** Opening Provided records block **

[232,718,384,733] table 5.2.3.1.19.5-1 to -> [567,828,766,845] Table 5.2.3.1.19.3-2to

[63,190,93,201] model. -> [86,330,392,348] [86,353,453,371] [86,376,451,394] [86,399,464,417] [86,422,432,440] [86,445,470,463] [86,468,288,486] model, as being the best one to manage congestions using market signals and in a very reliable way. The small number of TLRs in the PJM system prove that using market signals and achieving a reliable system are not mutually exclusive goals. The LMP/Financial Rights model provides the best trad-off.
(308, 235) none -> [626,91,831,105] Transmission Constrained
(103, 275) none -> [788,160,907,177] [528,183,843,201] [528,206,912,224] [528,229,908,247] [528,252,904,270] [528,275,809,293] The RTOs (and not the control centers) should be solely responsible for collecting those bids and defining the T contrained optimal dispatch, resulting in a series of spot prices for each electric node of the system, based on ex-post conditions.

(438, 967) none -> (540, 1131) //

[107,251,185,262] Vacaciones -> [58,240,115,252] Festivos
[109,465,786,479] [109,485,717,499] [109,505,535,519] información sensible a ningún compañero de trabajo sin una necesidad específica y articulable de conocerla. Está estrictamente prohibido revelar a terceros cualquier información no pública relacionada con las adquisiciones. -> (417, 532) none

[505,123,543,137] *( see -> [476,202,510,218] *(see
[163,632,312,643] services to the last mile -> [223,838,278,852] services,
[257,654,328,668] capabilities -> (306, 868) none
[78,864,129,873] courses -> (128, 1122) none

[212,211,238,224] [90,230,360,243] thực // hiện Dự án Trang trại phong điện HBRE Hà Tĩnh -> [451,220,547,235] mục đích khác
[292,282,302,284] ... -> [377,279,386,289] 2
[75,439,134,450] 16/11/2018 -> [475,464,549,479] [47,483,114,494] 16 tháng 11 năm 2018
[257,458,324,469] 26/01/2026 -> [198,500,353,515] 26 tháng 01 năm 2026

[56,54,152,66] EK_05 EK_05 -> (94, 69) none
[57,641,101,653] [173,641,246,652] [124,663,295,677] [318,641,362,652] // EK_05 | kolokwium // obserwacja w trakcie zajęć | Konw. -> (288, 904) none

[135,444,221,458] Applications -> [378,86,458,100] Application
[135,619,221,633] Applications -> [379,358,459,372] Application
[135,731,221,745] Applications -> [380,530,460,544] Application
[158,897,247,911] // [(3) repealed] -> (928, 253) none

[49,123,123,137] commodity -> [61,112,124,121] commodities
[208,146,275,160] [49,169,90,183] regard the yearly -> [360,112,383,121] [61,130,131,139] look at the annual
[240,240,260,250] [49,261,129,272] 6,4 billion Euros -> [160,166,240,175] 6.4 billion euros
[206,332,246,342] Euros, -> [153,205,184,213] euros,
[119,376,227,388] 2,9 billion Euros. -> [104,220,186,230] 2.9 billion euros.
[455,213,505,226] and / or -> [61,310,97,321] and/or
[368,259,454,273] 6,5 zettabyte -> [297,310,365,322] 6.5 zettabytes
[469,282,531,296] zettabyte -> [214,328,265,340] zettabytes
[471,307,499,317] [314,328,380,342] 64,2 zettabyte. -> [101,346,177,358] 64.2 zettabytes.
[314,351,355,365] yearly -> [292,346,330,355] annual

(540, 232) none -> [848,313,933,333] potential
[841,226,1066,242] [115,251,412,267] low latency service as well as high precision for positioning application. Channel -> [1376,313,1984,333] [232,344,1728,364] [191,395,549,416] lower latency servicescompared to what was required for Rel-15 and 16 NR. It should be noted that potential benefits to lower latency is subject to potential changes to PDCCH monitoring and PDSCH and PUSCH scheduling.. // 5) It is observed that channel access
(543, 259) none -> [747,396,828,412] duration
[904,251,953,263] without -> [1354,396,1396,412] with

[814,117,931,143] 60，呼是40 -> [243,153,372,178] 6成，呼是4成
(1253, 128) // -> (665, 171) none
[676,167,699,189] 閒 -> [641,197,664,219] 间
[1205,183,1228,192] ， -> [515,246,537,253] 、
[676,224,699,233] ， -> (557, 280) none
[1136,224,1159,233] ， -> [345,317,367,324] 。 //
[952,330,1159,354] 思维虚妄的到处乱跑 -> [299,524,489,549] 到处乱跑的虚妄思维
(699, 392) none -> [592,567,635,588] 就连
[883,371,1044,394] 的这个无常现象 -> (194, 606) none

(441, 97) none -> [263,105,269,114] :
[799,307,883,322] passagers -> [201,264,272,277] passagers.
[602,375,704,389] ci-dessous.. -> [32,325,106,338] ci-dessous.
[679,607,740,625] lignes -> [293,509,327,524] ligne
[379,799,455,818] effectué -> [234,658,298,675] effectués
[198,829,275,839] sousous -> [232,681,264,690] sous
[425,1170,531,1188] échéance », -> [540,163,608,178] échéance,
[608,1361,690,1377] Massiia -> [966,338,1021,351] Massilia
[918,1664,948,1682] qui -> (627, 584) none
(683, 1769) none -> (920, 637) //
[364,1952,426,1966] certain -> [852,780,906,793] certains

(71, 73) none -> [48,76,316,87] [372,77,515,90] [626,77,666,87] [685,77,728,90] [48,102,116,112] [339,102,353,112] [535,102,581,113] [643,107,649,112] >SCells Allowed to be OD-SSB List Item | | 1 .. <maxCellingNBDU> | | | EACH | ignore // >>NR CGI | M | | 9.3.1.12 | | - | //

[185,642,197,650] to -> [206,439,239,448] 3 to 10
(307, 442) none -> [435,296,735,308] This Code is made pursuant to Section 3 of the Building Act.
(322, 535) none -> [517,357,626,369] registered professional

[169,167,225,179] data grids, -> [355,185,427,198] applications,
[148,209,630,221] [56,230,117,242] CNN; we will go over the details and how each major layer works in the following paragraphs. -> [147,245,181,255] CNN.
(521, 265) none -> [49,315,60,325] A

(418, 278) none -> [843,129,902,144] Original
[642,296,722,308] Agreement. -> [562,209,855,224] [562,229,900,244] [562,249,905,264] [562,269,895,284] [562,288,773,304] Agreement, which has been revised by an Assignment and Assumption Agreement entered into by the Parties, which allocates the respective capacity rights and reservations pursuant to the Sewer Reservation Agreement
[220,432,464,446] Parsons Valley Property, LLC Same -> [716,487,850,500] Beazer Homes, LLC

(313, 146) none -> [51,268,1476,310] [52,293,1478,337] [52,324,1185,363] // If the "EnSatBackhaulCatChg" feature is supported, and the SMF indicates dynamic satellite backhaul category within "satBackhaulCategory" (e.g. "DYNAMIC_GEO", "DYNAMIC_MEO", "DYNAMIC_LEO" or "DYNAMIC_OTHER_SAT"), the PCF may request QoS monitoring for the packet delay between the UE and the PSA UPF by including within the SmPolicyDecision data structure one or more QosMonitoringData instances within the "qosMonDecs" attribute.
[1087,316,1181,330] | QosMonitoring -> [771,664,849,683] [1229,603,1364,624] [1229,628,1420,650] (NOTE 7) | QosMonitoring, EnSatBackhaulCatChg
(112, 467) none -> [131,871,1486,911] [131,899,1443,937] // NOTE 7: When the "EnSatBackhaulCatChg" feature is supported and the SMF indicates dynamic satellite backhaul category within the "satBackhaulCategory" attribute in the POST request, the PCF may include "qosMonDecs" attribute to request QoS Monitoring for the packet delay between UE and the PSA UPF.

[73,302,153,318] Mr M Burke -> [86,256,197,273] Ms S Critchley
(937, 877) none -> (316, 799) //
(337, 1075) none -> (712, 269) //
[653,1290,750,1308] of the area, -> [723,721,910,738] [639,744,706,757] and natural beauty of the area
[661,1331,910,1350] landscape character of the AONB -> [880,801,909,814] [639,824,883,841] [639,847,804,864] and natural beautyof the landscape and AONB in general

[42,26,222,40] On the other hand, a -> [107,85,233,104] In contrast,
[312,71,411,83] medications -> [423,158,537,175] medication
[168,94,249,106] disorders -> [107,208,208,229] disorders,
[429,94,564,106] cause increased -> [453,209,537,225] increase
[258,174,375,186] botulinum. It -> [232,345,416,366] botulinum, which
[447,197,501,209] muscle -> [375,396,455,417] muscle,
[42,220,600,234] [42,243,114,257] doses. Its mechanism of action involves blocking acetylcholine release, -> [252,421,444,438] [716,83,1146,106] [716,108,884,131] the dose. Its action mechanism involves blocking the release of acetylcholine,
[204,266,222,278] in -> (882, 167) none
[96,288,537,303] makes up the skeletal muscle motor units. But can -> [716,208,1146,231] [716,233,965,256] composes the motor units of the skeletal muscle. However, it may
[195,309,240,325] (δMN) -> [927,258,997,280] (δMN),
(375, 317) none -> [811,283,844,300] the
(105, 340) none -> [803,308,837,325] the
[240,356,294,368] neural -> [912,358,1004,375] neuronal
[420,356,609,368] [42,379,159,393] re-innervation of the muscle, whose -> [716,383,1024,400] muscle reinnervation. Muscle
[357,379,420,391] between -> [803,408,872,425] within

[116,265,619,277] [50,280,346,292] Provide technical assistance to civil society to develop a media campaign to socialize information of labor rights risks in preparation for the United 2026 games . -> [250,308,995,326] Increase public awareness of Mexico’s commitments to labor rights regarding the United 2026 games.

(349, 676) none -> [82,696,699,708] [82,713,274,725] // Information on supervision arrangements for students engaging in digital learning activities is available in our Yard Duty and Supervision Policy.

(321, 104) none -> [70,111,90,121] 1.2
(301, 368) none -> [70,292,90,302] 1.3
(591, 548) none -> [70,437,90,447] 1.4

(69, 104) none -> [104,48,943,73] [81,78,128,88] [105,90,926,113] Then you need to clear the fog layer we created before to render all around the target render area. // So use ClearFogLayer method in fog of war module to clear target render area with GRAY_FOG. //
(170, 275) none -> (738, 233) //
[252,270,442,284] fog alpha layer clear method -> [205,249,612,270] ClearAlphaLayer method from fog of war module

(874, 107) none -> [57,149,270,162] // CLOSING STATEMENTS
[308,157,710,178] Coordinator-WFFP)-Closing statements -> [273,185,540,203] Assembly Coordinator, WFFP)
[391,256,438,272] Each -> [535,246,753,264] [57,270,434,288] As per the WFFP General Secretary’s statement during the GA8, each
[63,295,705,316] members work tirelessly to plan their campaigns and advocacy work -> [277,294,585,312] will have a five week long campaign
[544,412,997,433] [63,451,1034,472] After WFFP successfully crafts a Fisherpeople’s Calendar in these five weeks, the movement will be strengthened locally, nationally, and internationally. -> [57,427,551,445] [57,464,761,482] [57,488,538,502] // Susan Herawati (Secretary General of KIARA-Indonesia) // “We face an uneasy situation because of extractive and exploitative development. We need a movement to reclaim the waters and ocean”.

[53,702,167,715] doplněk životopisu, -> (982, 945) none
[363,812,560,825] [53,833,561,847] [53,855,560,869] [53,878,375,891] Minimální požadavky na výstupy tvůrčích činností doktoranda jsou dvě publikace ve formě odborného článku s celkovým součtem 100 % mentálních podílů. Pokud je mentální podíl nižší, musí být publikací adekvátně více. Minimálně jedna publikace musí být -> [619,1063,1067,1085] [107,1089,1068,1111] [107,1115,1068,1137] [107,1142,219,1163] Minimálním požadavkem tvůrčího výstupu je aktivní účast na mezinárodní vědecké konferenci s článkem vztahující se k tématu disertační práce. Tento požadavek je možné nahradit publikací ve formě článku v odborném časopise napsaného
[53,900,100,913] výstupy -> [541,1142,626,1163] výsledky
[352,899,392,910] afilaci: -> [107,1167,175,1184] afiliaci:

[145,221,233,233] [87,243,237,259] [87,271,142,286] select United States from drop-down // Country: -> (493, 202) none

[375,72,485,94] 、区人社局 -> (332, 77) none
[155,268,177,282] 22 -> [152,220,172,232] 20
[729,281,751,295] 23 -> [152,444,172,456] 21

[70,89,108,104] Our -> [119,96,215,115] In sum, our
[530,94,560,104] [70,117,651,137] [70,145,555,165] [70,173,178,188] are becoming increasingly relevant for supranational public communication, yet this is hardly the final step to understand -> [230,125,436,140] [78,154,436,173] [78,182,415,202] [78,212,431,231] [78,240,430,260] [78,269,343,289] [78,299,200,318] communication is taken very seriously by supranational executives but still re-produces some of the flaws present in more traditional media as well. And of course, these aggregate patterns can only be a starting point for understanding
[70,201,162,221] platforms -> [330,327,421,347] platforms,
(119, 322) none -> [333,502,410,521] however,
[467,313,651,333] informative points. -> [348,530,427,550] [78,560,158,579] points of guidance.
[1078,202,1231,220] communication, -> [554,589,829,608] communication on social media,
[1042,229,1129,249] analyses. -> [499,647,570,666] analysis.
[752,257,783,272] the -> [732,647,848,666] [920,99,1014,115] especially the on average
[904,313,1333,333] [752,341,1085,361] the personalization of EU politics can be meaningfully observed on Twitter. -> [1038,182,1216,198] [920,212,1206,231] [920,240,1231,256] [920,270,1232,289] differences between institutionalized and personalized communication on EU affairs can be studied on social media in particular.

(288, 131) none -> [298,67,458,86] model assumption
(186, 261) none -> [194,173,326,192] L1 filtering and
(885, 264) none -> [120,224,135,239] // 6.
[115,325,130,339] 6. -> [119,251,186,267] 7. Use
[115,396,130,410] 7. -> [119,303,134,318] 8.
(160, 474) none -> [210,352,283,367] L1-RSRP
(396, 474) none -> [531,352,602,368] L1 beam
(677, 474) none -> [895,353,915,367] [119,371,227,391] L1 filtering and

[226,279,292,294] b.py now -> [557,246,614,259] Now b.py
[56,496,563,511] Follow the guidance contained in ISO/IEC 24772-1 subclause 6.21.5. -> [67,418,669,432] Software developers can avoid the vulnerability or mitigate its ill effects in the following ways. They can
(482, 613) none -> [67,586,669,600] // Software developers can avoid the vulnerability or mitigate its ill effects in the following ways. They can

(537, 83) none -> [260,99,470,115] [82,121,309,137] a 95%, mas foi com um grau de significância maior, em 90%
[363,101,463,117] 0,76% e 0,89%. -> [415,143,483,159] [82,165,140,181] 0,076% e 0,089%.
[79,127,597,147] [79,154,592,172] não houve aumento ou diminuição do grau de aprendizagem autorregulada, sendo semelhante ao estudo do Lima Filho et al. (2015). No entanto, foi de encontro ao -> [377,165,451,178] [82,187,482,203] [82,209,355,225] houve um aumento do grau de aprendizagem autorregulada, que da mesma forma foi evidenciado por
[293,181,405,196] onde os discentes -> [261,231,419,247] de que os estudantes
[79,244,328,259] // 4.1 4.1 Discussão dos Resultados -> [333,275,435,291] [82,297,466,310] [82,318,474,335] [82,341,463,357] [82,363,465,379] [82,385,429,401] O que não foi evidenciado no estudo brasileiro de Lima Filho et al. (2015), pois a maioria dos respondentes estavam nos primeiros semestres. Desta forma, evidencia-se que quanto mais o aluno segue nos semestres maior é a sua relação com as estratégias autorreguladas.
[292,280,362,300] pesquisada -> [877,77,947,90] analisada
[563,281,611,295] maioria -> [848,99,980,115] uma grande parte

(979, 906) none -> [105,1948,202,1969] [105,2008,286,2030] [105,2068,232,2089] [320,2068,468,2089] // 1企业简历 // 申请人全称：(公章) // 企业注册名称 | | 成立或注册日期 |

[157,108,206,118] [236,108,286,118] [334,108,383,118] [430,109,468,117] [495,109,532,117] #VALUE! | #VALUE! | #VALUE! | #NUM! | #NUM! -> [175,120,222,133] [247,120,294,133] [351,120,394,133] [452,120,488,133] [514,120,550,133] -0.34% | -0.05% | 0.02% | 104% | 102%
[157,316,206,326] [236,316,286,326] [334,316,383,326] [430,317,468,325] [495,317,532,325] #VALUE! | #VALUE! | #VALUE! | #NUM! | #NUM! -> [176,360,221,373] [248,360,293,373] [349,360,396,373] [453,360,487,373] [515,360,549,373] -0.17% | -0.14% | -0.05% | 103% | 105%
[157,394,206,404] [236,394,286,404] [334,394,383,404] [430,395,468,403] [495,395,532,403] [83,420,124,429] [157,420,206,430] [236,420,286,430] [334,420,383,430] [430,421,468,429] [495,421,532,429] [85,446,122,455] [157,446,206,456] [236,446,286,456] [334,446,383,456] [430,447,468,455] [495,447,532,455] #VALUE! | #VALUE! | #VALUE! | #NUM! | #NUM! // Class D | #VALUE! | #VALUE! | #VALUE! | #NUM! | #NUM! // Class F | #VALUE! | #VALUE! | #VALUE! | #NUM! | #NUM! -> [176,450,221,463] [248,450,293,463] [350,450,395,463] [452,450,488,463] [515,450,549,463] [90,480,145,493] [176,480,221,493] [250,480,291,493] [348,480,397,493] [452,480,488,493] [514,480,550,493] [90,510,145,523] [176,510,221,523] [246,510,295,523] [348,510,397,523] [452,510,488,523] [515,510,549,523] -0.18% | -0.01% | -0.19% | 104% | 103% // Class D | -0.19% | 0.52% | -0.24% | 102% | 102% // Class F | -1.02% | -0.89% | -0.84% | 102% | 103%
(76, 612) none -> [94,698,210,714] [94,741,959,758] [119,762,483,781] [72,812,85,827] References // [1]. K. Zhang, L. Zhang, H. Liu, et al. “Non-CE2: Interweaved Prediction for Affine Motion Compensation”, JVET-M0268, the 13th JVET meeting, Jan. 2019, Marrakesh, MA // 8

** Closing Provided records block **

Instruction: Show the lines of the records that contain the word "request".

Completed task:
(313, 146) none -> [51,268,1476,310] [52,293,1478,337] [52,324,1185,363] // If the "EnSatBackhaulCatChg" feature is supported, and the SMF indicates dynamic satellite backhaul category within "satBackhaulCategory" (e.g. "DYNAMIC_GEO", "DYNAMIC_MEO", "DYNAMIC_LEO" or "DYNAMIC_OTHER_SAT"), the PCF may request QoS monitoring for the packet delay between the UE and the PSA UPF by including within the SmPolicyDecision data structure one or more QosMonitoringData instances within the "qosMonDecs" attribute.
(112, 467) none -> [131,871,1486,911] [131,899,1443,937] // NOTE 7: When the "EnSatBackhaulCatChg" feature is supported and the SMF indicates dynamic satellite backhaul category within the "satBackhaulCategory" attribute in the POST request, the PCF may include "qosMonDecs" attribute to request QoS Monitoring for the packet delay between UE and the PSA UPF.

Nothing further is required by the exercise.